Welcome to the very first Card Hunter development diary. These diaries will fill you in on what we’re doing and how we’re doing it. Over time, we’ll also explain how the game works.
In this first diary entry we’ll tackle the origins of the game. Why are we making Card Hunter and where are we going with it?
I’ve always loved card games and board games. I was first introduced to Magic when I was working at Looking Glass Studios, a development house in Boston which made incredible games like Ultima Underworld and the original System Shock. Working there was an great experience and opportunity to work with a bunch of really creative and clever game developers. I don’t remember which one of them introduced me to Magic – it might have been Dorian – but I was instantly hooked.
We played an office league where each week Rob Fermier (one of the three Irrational Games co-founders) opened a couple of new booster packs and distributed them out to everyone in the league depending on their standing. The constant influx of new cards and trading between people in the league was a great way to keep the game fresh. It was also a very low financial commitment.
Years later I dipped into Magic Online. I found it a bit hard to get into to. There was very little between the couple of tutorial battles and the jungle of competitive play. I didn’t know anyone else playing and didn’t have any cards. The saving grace was the leagues they ran which you could enter for the price of a few booster packs and then play against a small group of people for the next few weeks.
But what I really wanted was the ability to play against the computer. I liked competitive play, but it was incredibly mentally draining and not something I always felt up for. And I wanted to just be able to make a reasonable regular financial commitment to the game.
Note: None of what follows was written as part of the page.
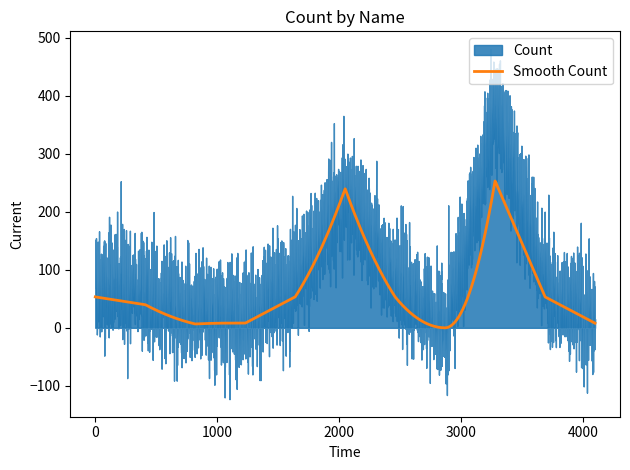

How many lines are shown in the chart?

1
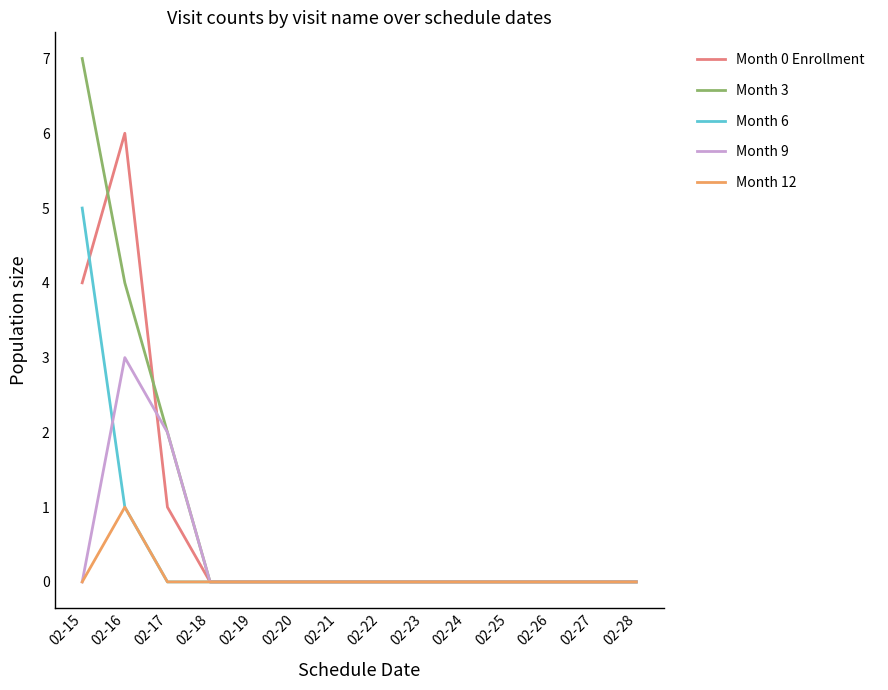

What is the difference between the highest and lowest values at 02-17?

2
So, now, given the chance to do my own thing, I decided to make the card game I wanted to play. I wanted to create something that would create anew the sort of creative tactical decisions that I had when I first started playing collectible card games but in a format where I didn’t have to compete every time I played the game and where I could invest time and use that time to win cards from the game. Thus was born Card Hunter.
The key idea idea in Card Hunter is – what if you were playing a fantasy role playing game where everything your characters could do, and everything the monsters could do, was represented by a deck of cards? In Card Hunter “cards maketh the man” (or woman). A character is a deck of cards – nothing more and nothing less. If your character can run, there’s a Run card in their deck. If a monster has a slavering poisonous bite, there’s a Slavering Poisonous Bite card in their deck.
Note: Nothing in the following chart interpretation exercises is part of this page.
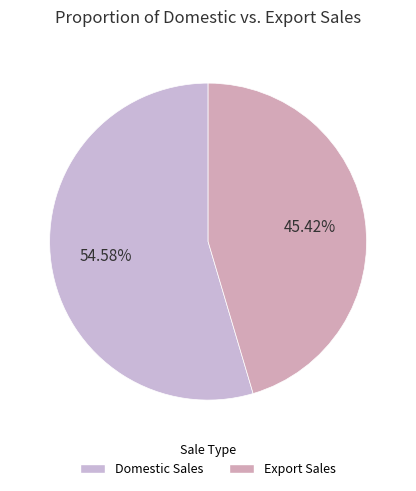

What percentage is the جمع فروش داخلی slice, to the nearest percent?

55%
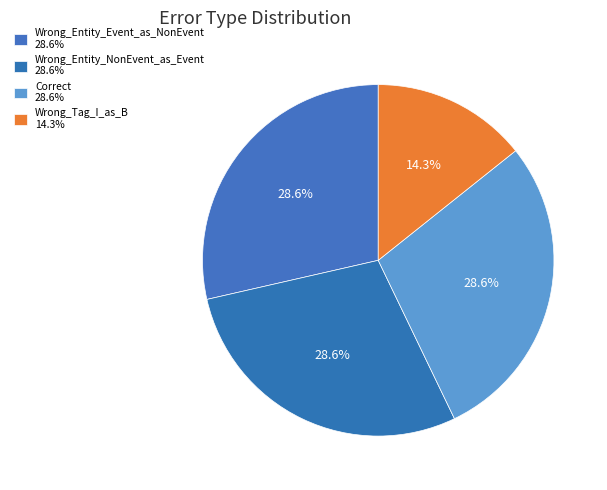

Which slice is the largest?

Wrong_Entity_Event_as_NonEvent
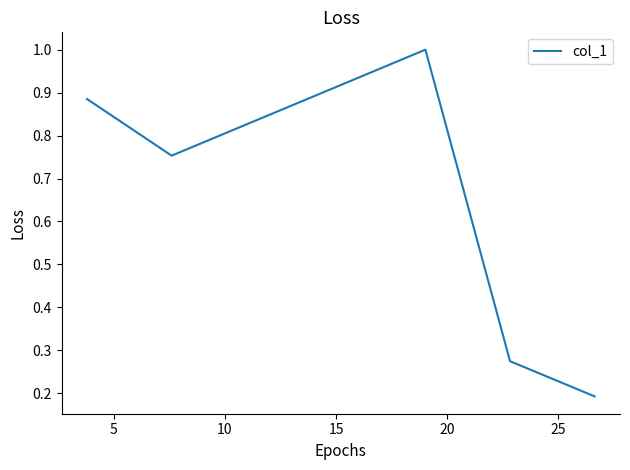

What is the difference between the second highest and minimum values?

0.7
But – aren’t there stats? Strength and dexterity and charisma? Nope.
But – aren’t there attributes? Poison resistance and infravision? Nope.
There are cards instead. Card Hunter, naturally enough, is all about the cards.
As your character grows, you tune their deck, adding new cards and taking out old ones. Your character changes and grows as a result. Monsters get tougher because their cards get stronger. Monster behaviour grows out of their deck composition. Spiders throw webs because they have a Web card in their deck. Kobolds are cowardly because they have a Cowardly trait card mixed in there.
It’s a simple concept, but a powerful one that leads to a lot of interesting new takes on fantasy role-playing.